The usual technique is to leave the formal parameter entries in the symbol table linked to the routine entry.
The parameters won’t be visible to ordinary symbol table lookup.
Symbol Table Performance Considerations
Hash table is the most common choice for implementing the symbol table. O(1) insertion and look ups.
For complicated compilers, map each identifier string into an index integer. Then use index integers as symbol table keys.
Look Up in Scopes: Iteratively fetch the parent scope until if finds the target symbol. Or it returns null when reaching and not finding in the root program scope.
Cache Look Up: It might be a good idea to cache the look up results locally so that it can return the results faster when looking for the same variable again.
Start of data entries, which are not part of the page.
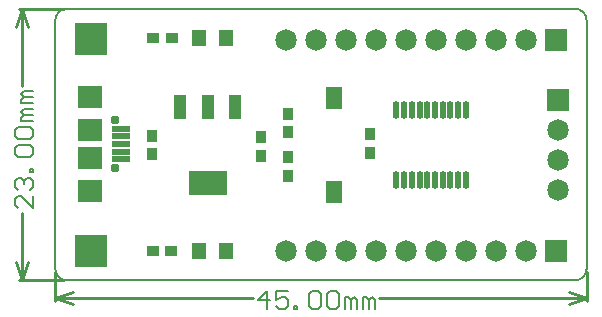
<source format=gts>
G04*
G04 #@! TF.GenerationSoftware,Altium Limited,Altium Designer,21.2.2 (38)*
G04*
G04 Layer_Color=8388736*
%FSLAX24Y24*%
%MOIN*%
G70*
G04*
G04 #@! TF.SameCoordinates,73095A83-B390-47B6-BD11-AEDCE0CE4F92*
G04*
G04*
G04 #@! TF.FilePolarity,Negative*
G04*
G01*
G75*
%ADD13C,0.0060*%
%ADD16C,0.0060*%
%ADD17C,0.0100*%
%ADD27R,0.0430X0.0365*%
%ADD28R,0.0500X0.0550*%
%ADD29O,0.0227X0.0601*%
%ADD30R,0.0365X0.0430*%
%ADD31R,0.0522X0.0759*%
%ADD32R,0.0385X0.0837*%
%ADD33R,0.1310X0.0837*%
%ADD34R,0.0601X0.0207*%
%ADD35R,0.0798X0.0759*%
%ADD36R,0.1050X0.1050*%
%ADD37R,0.0719X0.0719*%
%ADD38C,0.0719*%
%ADD39R,0.0719X0.0719*%
%ADD40C,0.0306*%
D13*
X0Y394D02*
Y8661D01*
X394Y0D02*
X17323D01*
X394Y9055D02*
X17323D01*
X17717Y394D02*
Y8661D01*
X7049Y-940D02*
Y-340D01*
X6749Y-640D01*
X7149D01*
X7749Y-340D02*
X7349D01*
Y-640D01*
X7549Y-540D01*
X7649D01*
X7749Y-640D01*
Y-840D01*
X7649Y-940D01*
X7449D01*
X7349Y-840D01*
X7949Y-940D02*
Y-840D01*
X8048D01*
Y-940D01*
X7949D01*
X8448Y-440D02*
X8548Y-340D01*
X8748D01*
X8848Y-440D01*
Y-840D01*
X8748Y-940D01*
X8548D01*
X8448Y-840D01*
Y-440D01*
X9048D02*
X9148Y-340D01*
X9348D01*
X9448Y-440D01*
Y-840D01*
X9348Y-940D01*
X9148D01*
X9048Y-840D01*
Y-440D01*
X9648Y-940D02*
Y-540D01*
X9748D01*
X9848Y-640D01*
Y-940D01*
Y-640D01*
X9948Y-540D01*
X10048Y-640D01*
Y-940D01*
X10248D02*
Y-540D01*
X10348D01*
X10448Y-640D01*
Y-940D01*
Y-640D01*
X10548Y-540D01*
X10648Y-640D01*
Y-940D01*
X-730Y2818D02*
Y2418D01*
X-1130Y2818D01*
X-1230D01*
X-1330Y2718D01*
Y2518D01*
X-1230Y2418D01*
Y3018D02*
X-1330Y3118D01*
Y3318D01*
X-1230Y3418D01*
X-1130D01*
X-1030Y3318D01*
Y3218D01*
Y3318D01*
X-930Y3418D01*
X-830D01*
X-730Y3318D01*
Y3118D01*
X-830Y3018D01*
X-730Y3618D02*
X-830D01*
Y3718D01*
X-730D01*
Y3618D01*
X-1230Y4118D02*
X-1330Y4218D01*
Y4418D01*
X-1230Y4518D01*
X-830D01*
X-730Y4418D01*
Y4218D01*
X-830Y4118D01*
X-1230D01*
Y4717D02*
X-1330Y4817D01*
Y5017D01*
X-1230Y5117D01*
X-830D01*
X-730Y5017D01*
Y4817D01*
X-830Y4717D01*
X-1230D01*
X-730Y5317D02*
X-1130D01*
Y5417D01*
X-1030Y5517D01*
X-730D01*
X-1030D01*
X-1130Y5617D01*
X-1030Y5717D01*
X-730D01*
Y5917D02*
X-1130D01*
Y6017D01*
X-1030Y6117D01*
X-730D01*
X-1030D01*
X-1130Y6217D01*
X-1030Y6317D01*
X-730D01*
D16*
X17323Y0D02*
G03*
X17717Y394I0J394D01*
G01*
X17717Y8661D02*
G03*
X17323Y9055I-394J0D01*
G01*
X394D02*
G03*
X0Y8661I0J-394D01*
G01*
Y394D02*
G03*
X394Y0I394J0D01*
G01*
D17*
X0Y-580D02*
X600Y-380D01*
X0Y-580D02*
X600Y-780D01*
X17117D02*
X17717Y-580D01*
X17117Y-380D02*
X17717Y-580D01*
X0D02*
X6589D01*
X10808D02*
X17717D01*
X0Y-680D02*
Y294D01*
X17717Y-680D02*
Y294D01*
X-1090Y9055D02*
X-890Y8455D01*
X-1290D02*
X-1090Y9055D01*
X-1290Y600D02*
X-1090Y0D01*
X-890Y600D01*
X-1090Y6477D02*
Y9055D01*
Y0D02*
Y2258D01*
X-1190Y9055D02*
X294D01*
X-1190Y0D02*
X294D01*
D27*
X3870Y990D02*
D03*
X3250D02*
D03*
X3260Y8070D02*
D03*
X3880D02*
D03*
D28*
X4780Y990D02*
D03*
X5680D02*
D03*
X4800Y8070D02*
D03*
X5700D02*
D03*
D29*
X13682Y5681D02*
D03*
X13426D02*
D03*
X13170D02*
D03*
X12914D02*
D03*
X12658D02*
D03*
X12402D02*
D03*
X11378D02*
D03*
X13682Y3359D02*
D03*
X13426D02*
D03*
X13170D02*
D03*
X12914D02*
D03*
X12658D02*
D03*
X12402D02*
D03*
X12146D02*
D03*
X11890D02*
D03*
X11634D02*
D03*
X11378D02*
D03*
X11890Y5681D02*
D03*
X12146D02*
D03*
X11634D02*
D03*
D30*
X10500Y4250D02*
D03*
Y4870D02*
D03*
X7760Y4095D02*
D03*
Y3475D02*
D03*
X7770Y4935D02*
D03*
Y5555D02*
D03*
X6850Y4160D02*
D03*
Y4780D02*
D03*
X3220Y4820D02*
D03*
Y4200D02*
D03*
D31*
X9298Y2957D02*
D03*
X9290Y6080D02*
D03*
D32*
X5080Y5790D02*
D03*
X4174D02*
D03*
X5986D02*
D03*
D33*
X5080Y3240D02*
D03*
D34*
X2203Y5059D02*
D03*
Y4036D02*
D03*
Y4803D02*
D03*
Y4548D02*
D03*
Y4292D02*
D03*
D35*
X1160Y6122D02*
D03*
Y2973D02*
D03*
Y4075D02*
D03*
Y5020D02*
D03*
D36*
X1190Y970D02*
D03*
X1210Y8030D02*
D03*
D37*
X16770Y6025D02*
D03*
D38*
Y5025D02*
D03*
Y4025D02*
D03*
Y3025D02*
D03*
X15700Y984D02*
D03*
X14700D02*
D03*
X13700D02*
D03*
X12700D02*
D03*
X11700D02*
D03*
X10700D02*
D03*
X9700D02*
D03*
X8700D02*
D03*
X7700D02*
D03*
X8700Y8016D02*
D03*
X10700D02*
D03*
X9700D02*
D03*
X7700D02*
D03*
X11700D02*
D03*
X12700D02*
D03*
X13700D02*
D03*
X14700D02*
D03*
X15700D02*
D03*
D39*
X16700Y984D02*
D03*
Y8016D02*
D03*
D40*
X2006Y3760D02*
D03*
Y5335D02*
D03*
M02*

</source>
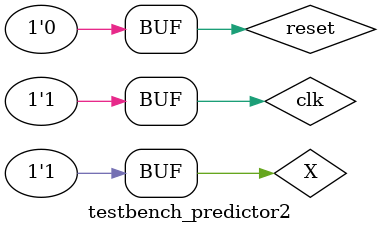
<source format=sv>
module testbench_predictor2();

logic clk, reset, X;
logic [7:0] X_cnt;
logic Y, Y_match;
logic [7:0] Y_cnt;
logic Z, Z_match;
logic [7:0] Z_cnt;

PatternPredictor dut(clk, reset, X, X_cnt, Y, Y_match, Y_cnt, Z, Z_match, Z_cnt);

always
	begin
		clk = 0; #5;
		clk = 1; #5;
	end

//Pattern is 0F0F0F0F0F 00000FFFFF 0FFFF00FFF 000FF0000F 0FFF0F000F 00F00FF0FF 
initial begin //Delay of 40 is 4 bits or 4 clock cycles
	reset = 1; X = 0;#2; 
	reset = 0; X = 0;#40;
	X = 1;#40;
	X = 0;#40;
	X = 1;#40;
	X = 0;#40;
	X = 1;#40;
	X = 0;#40;
	X = 1;#40;
	X = 0;#40;
	X = 1;#40;

	X = 0;#200;
	X = 1;#200;

	X = 0;#40;
	X = 1;#160;
	X = 0;#80;
	X = 1;#120;

	X = 0;#120;
	X = 1;#80;
	X = 0;#160;
	X = 1;#40;

	X = 0;#40;
	X = 1;#120;
	X = 0;#40;
	X = 1;#40;
	X = 0;#120;
	X = 1;#40;

	X = 0;#80;
	X = 1;#40;
	X = 0;#80;
	X = 1;#80;
	X = 0;#40;
	X = 1;#80;
	end
endmodule


</source>
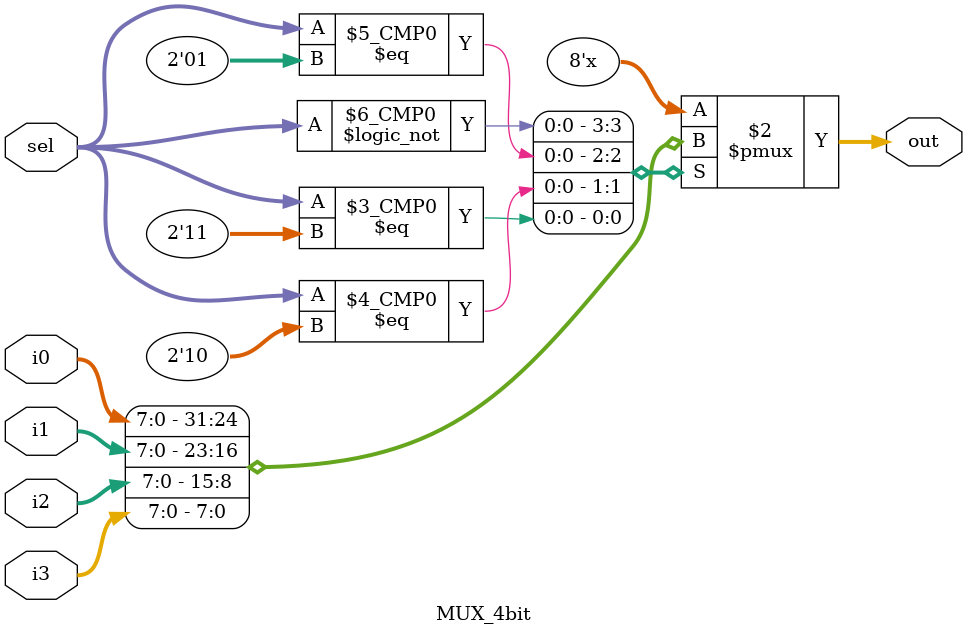
<source format=v>
module MUX_4bit(i0, i1, i2, i3, sel, out);


    input [7:0] i0, i1, i2, i3;
    input [1:0] sel;
    output reg [7:0] out;

    always @(*) begin
        case(sel)
            2'b00: out = i0;
            2'b01: out = i1;
            2'b10: out = i2;
            2'b11: out = i3;
            default: out = 2'b00;
        endcase
    end
endmodule

</source>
MiniC Symbol Table Example
1
2
3
4
5
6
7
struct VarSymbolEntry {
Type VarType;
llvm:: Value *LLVMValue;
};
class VarSymbolTable {
std::map<std;:string, VarSymbolEntry> Table;
}
Variable symbol table maps each variable to its type, and the corresponding Llvm IR object (used during code generation).
It contains methods to get/set symbol table entries for new variables.
1
2
3
4
5
6
7
8
struct FuncSymbolEntry {
Type RetyrnType;
std::vector<Type> ParameterTypes;
bool HasBody;
};
class FuncSymbolTable {
std::map<std::string, FuncSymbolEntry> Table;
};
Function symbol table maps each function name to its return type, and the list of parameter types. It also contains a flag to indicate whether we have seen the definition (function body) yet.
It contains methods to get/set symbol table entries for new functions.
How To Handle Symbol Table For MiniC
MiniC does not allow forward reference. This means that we can construct the symbol table when we visit the AST tree to perform the semantic analysis.
When encounter a valid variable declaration, add the variable with its type information into the variable symbol table.
When encounter a valid function declaration, add the function with its signature type information into the function symbol table.
When checking the semantic correctness of the program, i.e., whether the type of two expressions match, you will query the symbol table accordingly.